Pikiran Aldebaran dan Aditya seketika kalut. Bagaimana tidak, manager keuangan dari PT. Nusa City Development, Johan. Telah menggelapkan uang perusahaan yang jumlahnya triliunan rupiah. Uang itu berasal dari hasil penjualan unit di Nusa City dan juga dari investor. Uang itu seharusnya untuk pembayaran cicilan ke kreditur, bank dan untuk operational pembangunan Nusa City. Ternyata sudah hampir beberapa bulan ini, laporan keuangan perusahaan sudah dimanipulasi oleh Johan. Sudah beberapa bulan juga cicilan ke kreditur dan bank tidak dibayarkan, sehingga bunganya menjadi menumpuk.

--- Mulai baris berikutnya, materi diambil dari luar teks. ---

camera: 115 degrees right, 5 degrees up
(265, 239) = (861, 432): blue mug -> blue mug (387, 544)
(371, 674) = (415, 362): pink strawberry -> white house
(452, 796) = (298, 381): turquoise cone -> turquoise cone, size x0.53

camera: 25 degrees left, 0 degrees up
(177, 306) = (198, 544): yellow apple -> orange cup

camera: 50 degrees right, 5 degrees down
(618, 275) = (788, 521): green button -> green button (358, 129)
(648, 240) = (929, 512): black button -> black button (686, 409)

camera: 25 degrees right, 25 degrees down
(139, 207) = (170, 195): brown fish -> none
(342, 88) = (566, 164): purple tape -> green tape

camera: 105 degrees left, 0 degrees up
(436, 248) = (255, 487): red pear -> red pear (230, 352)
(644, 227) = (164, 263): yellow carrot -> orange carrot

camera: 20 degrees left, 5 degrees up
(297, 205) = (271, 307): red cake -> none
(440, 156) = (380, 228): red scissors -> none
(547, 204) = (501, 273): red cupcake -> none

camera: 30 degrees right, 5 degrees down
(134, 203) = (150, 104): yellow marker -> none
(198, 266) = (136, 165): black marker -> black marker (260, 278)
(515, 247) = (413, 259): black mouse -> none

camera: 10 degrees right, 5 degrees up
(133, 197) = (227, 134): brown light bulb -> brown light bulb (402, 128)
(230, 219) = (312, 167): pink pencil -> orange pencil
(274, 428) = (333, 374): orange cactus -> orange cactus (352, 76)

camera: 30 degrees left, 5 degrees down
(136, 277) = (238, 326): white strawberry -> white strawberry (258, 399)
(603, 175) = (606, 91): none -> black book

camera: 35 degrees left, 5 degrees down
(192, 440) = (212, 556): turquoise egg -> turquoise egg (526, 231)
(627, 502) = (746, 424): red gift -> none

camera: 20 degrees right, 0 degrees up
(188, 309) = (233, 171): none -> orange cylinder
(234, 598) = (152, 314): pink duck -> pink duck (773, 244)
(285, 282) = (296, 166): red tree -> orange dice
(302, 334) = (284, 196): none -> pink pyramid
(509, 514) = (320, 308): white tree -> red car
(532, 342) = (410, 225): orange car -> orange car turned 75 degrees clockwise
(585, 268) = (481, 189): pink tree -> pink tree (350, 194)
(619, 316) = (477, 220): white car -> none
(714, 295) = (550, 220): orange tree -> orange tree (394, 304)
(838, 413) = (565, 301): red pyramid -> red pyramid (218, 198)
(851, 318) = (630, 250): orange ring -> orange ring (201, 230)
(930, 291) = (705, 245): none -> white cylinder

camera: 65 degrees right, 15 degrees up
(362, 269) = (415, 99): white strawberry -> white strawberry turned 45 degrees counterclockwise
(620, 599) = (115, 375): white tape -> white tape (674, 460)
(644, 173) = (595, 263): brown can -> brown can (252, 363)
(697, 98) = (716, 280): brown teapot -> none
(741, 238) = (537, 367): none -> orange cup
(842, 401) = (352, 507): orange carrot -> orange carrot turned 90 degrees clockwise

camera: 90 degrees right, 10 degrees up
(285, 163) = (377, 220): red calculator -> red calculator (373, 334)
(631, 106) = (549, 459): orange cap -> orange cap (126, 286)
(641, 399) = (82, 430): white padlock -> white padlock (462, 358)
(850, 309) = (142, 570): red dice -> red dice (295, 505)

"Ini bener-bener gila Al! Kalau sudah seperti ini, kita harus berbuat apa?" Kata Aditya kebingungan.
Aldebaran tidak bisa menjawab apapun, dia tidak bisa berpikiran jernih sekarang.
"Saya juga mendapatkan informasi pak, kalau beberapa kereditur juga sudah melaporkan masalah ini ke pengadilan niaga." Kata Randy.
Aldebaran dan Aditya pun seketika syok mendengar itu dari Randy.
"Kenapa gitu? Harusnya mereka koordinasikan dulu dengan kita kan?" Tanya Aditya.
"Sepertinya mereka sudah mencurigai kalau keuangan kita kurang sehat pak beberapa bulan terkahir ini. Jadi mereka memutuskan untuk melaporkan ini ke pengadilan niaga." Jawab Randy.
"Itu artinya kalau pengadilan niaga menyetujui pelaporan mereka, kita benar-benar akan dalam masalah besar. Bisa-bisa aset-aset perusahaan akan disita untuk melunasi hutang-hutang itu." Sahut Aldebaran.
"Kita masih punya waktu 20 hari Al, sebelum pengadilan memberikan putusannya."
"Apa kita nggak coba aja untuk dialog dengan para kreditur itu?" Aditya memberikan sarannya pada Aldebaran.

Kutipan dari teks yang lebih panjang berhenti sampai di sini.